[Opening Data for this task section]

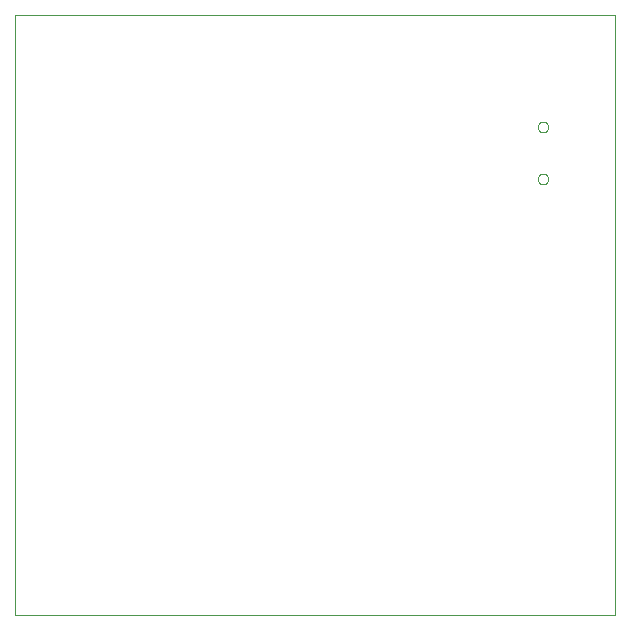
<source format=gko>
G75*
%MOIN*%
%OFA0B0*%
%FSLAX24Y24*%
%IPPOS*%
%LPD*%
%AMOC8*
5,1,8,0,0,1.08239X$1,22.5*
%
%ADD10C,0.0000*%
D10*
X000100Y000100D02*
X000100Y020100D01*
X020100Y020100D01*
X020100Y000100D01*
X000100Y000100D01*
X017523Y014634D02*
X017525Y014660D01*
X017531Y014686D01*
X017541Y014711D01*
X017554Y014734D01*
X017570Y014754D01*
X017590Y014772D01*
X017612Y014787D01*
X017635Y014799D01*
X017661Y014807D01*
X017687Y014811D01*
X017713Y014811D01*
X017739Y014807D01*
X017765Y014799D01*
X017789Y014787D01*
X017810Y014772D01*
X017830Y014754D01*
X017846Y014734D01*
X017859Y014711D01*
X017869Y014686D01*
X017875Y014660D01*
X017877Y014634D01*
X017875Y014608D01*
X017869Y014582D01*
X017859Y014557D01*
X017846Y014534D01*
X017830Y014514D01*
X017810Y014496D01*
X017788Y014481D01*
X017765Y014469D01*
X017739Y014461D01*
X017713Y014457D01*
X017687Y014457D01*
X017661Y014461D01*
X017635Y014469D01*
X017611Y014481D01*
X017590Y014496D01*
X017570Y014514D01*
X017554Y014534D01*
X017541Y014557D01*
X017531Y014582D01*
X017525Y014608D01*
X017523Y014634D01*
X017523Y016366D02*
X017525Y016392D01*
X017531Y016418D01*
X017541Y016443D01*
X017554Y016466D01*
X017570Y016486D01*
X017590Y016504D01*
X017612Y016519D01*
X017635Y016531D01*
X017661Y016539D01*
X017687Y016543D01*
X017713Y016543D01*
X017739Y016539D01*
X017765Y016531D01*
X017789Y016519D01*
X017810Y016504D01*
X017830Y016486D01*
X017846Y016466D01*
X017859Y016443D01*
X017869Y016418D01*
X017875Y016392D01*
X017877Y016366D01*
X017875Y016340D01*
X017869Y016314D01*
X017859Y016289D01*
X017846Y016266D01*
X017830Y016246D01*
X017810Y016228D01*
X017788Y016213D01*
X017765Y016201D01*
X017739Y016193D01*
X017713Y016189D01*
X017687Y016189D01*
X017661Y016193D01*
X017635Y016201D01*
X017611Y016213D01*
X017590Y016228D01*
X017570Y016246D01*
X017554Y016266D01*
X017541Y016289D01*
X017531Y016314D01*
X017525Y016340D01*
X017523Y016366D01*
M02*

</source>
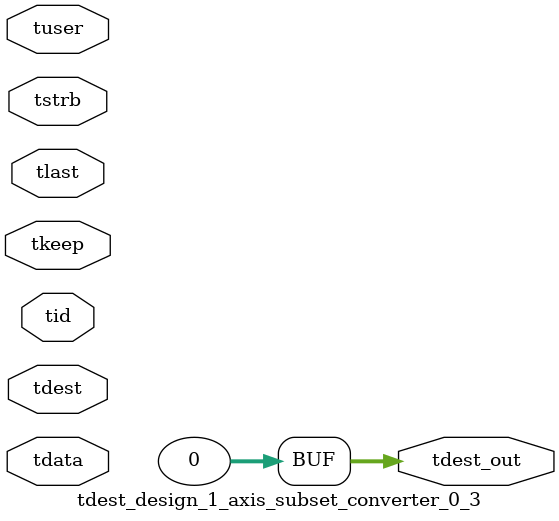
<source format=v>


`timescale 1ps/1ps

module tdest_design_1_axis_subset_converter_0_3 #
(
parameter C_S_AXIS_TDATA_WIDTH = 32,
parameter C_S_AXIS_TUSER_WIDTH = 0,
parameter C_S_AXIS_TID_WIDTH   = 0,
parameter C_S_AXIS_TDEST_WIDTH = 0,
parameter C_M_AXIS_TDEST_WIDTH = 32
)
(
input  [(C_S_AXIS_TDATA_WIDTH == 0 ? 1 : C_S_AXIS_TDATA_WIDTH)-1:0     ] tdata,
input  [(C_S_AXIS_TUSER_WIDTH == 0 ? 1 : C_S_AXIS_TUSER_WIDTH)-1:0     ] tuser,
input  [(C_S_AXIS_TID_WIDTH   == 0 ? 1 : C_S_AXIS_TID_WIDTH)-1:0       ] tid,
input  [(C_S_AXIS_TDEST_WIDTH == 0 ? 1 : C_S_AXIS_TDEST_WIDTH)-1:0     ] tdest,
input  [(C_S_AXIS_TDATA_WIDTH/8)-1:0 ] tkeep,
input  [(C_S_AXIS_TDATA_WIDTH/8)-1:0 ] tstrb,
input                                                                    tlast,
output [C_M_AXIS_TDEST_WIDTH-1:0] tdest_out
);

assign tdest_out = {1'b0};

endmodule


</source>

[Closing Data for this task section]

■ What is required ■
Reproduce each line from the records that contains the word "parameter".

■ Expected answer ■
parameter C_S_AXIS_TDATA_WIDTH = 32,
parameter C_S_AXIS_TUSER_WIDTH = 0,
parameter C_S_AXIS_TID_WIDTH   = 0,
parameter C_S_AXIS_TDEST_WIDTH = 0,
parameter C_M_AXIS_TDEST_WIDTH = 32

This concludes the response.